Will The COVID-19 Pandemic Shift Canadian Views On Climate Change?

We were warned. Plenty of experts saw a pandemic coming – not the COVID-19 virus specifically, but the potential for a sudden contagion to devastate a globalized, tightly interconnected world.

Like other societies, Canada could have heeded these warnings better. Building larger stockpiles of personal protective equipment (PPE) and making supply chains more flexible and resilient would have cost money, but the price tag for inaction has turned out to be much higher.

It’s not hard to think of another major global threat we’ve been warned about many times: climate change. Some continue to balk at the costs of preventing the worst effects of climate change. Others insist that the costs of inaction are vastly greater.

Increasingly, both governments and businesses are showing a willingness to invest today in order to avoid future climate catastrophe. Governments are imposing carbon taxes, regulations, and emissions targets. Firms are trying to position themselves for success amid changes that go far beyond taxes and regulations. The threats facing businesses range from operational issues (such as supply chain disruptions from extreme weather) to investors’ growing distaste for large greenhouse gas emitters.

There’s plenty of uncertainty about how things will unfold, but broadly speaking leaders’ choices point to a belief that some combination of financial burden and reputational harm will eventually punish those who drag their feet.

It’s not hard to think of another major global threat we’ve been warned about many times: climate change.

Where does the broader Canadian public stand on climate change?

Is public opinion leading or following climate action by public- and private-sector leaders? How seriously were Canadians taking climate change prior to the pandemic, and how much concern did they report about associated economic threats?

Environics has been running the Canadian Environmental Barometer tracking study regularly since 2007, providing clients with ongoing insight into Canadian public opinion on environmental, natural resource, and energy issues. Findings from the Barometer suggest that Canadians take climate change seriously, but generally don’t have a firm grasp of the depth and range of its financial implications.
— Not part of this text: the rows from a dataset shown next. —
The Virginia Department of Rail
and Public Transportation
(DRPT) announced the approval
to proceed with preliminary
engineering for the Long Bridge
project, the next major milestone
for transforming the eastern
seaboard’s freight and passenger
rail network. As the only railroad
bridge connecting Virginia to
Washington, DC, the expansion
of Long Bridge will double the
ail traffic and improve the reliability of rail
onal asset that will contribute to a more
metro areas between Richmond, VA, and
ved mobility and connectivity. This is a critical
  • In October, the environment emerged as the top issue on the minds of Canadians for the first time since 2007, just edging out concern about the economy. (Climate will now almost certainly be supplanted by COVID-19 concerns.)
  • There is slim majority support for some upfront costs associated with efforts to fight climate change. Just over half of Canadians say they would accept a cost of $100 per household.
  • However, fewer than three in ten Canadians express strong concern about the implications of climate change, either for their personal finances (e.g., impact on their investments or household insurance costs) or for the broader economy in areas like pension funds and infrastructure.
Public attitudes in a post-pandemic world

Now that COVID-19 has given Canadians such a vivid example of the difference preparation can make when a crisis strikes, will public expectations about climate action shift? Will Canadians be more persuaded of the need for early investment in climate action, and demand more of governments and businesses?

The next edition of the Canadian Environmental Barometer, forthcoming in June 2020, will explore these questions. As governments and businesses work toward post-pandemic economic recovery, it will be vital to gauge plans and communications against an up-to-date understanding of public attitudes.

One overarching question hovers over nearly every dilemma leaders are facing today. Do Canadians believe the depth of the country’s current economic pain justifies setting climate concerns to one side temporarily, or do they see the near-shutdown of the economic status quo as a unique opportunity for deep, structural change? Do Canadians want a “green recovery” that tightly yokes stimulus funding to sustainable, low-carbon economic activities?

The Barometer’s next fielding, combined with long-term tracking data, will offer a valuable window onto how the current crisis is shaping Canadians’ thinking about the next big global threat.